Sometimes I find myself wondering if there are alien civilizations close enough to supernovae, or black holes (which emit intense x-rays),

A near-by supernova explosion would be absolutely catastrophic, as would straying into the particle stream ejected by a black hole. No good way around that without interstellar flight, so you're pretty much right. Using statistical arguments combined with the known movement of the solar system through the Milky Way along with stellar evolution and the resulting likelihood and expected proximity to Earth of supernovae, there are some astronomers/geophysicists/paleontologists who posit a correlation between major extinction events in Earth's history. For suitably chosen values of the incidence of supernovae over a suitably chosen model of galactic evolution (and thus star formation), and suitably chosen "major" extinction events, this is an intriguing possibility. You can draw a phase clock of extinction events and see a clustering (a "most common" approximate periodicity).

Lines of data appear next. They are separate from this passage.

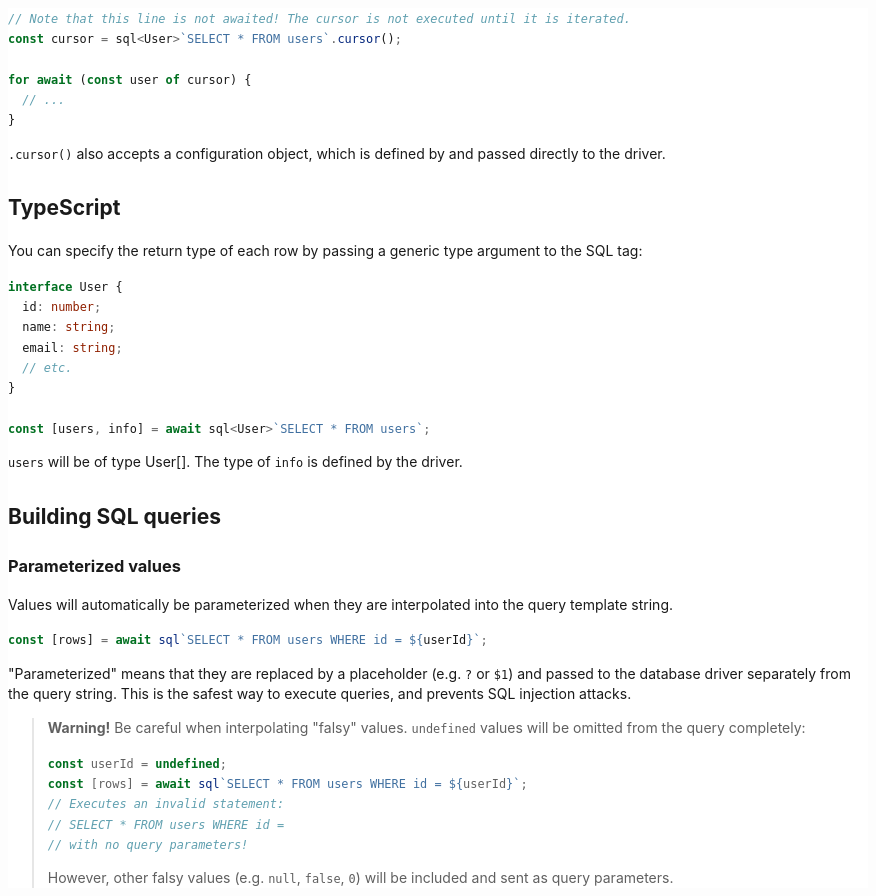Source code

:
 ```ts
// Note that this line is not awaited! The cursor is not executed until it is iterated.
const cursor = sql<User>`SELECT * FROM users`.cursor();

for await (const user of cursor) {
  // ...
}
```

`.cursor()` also accepts a configuration object, which is defined by and passed directly to the
driver.

## TypeScript

You can specify the return type of each row by passing a generic type argument to the SQL tag:

```ts
interface User {
  id: number;
  name: string;
  email: string;
  // etc.
}

const [users, info] = await sql<User>`SELECT * FROM users`;
```

`users` will be of type User[]. The type of `info` is defined by the driver.

## Building SQL queries

### Parameterized values

Values will automatically be parameterized when they are interpolated into the query template
string.

```js
const [rows] = await sql`SELECT * FROM users WHERE id = ${userId}`;
```

"Parameterized" means that they are replaced by a placeholder (e.g. `?` or `$1`) and passed to the
database driver separately from the query string. This is the safest way to execute queries, and
prevents SQL injection attacks.

> **Warning!** Be careful when interpolating "falsy" values. `undefined` values will be omitted from
> the query completely:
>
> ```ts
> const userId = undefined;
> const [rows] = await sql`SELECT * FROM users WHERE id = ${userId}`;
> // Executes an invalid statement:
> // SELECT * FROM users WHERE id =
> // with no query parameters!
> ```
>
> However, other falsy values (e.g. `null`, `false`, `0`) will be included and sent as query
> parameters.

or are in galaxies which suffer collisions,

This actually isn't a problem, although it sounds bad at first blush. Galaxies do of course collide, but the individual stars are so vanishingly small in comparison to their distribution (i.e. they are sparsely distributed) that they essentially never collide. Another way of saying this is that what physicists call the "mean free path" of the particles (stars in this case) is much longer than the scale of the collision. Think of what would happen if you and a friend simultaneously threw a pinch of sand at each other from a distance of many times as far as the moon. In the analogy the grains of sand will be dispersed throughout many cubic miles/kilometers of space by the time the pinches "collide", so you will not be surprised that none of the grains themselves collide. With stars and galaxies, the only interaction among the stars is the gravity of each on every other star. The collisionless nature of galaxy interaction is why we use particle-particle simulations to model galactic collisions: it's the N-body problem and it requires cleverness to avoid the n^2 complexity inherent to the problem.

Look here for some pictures and a little more exposition:
http://www.galaxydynamics.org/spiral_metamorphosis.html [galaxydynamics.org]

And for cosmological-scale stuff:
http://web.phys.cmu.edu/~tiziana/BHCosmo/ [cmu.edu]

or whose home planets are hit by comets.

Technology to survive this threat is much less than you think. It's been available to humans since around 1960-1970. Orbital mechanics was well-established 50-100 years earlier. You just need chemical rocketry and Newtonian mechanics to avert such an ecological disaster; you don't need to abandon the planet or star system. If you can do the latter, you can certainly do the former.

It seems like catastrophes on an astronomical scale are fairly common;

"Common" is relative: it "seems" to me that the occurrence of an extinction-level event on inhabited worlds is relatively rare compared to the time it might take an intelligent species to progress from speciation to advanced space flight; say, 10^5 to 10^6 years. Even if there are few such intelligent species, they will seldom, if ever (statistically speaking), be wiped out by such an event because such an event is incredibly improbable during the tiny window between their initial existence and their developing the means to avert such a disaster.

Of course, statistical models are not physical reality; it might certainly happen occasionally even if you statistically predict "never". Some star might get lucky and bull's-eye another star in a galactic collision.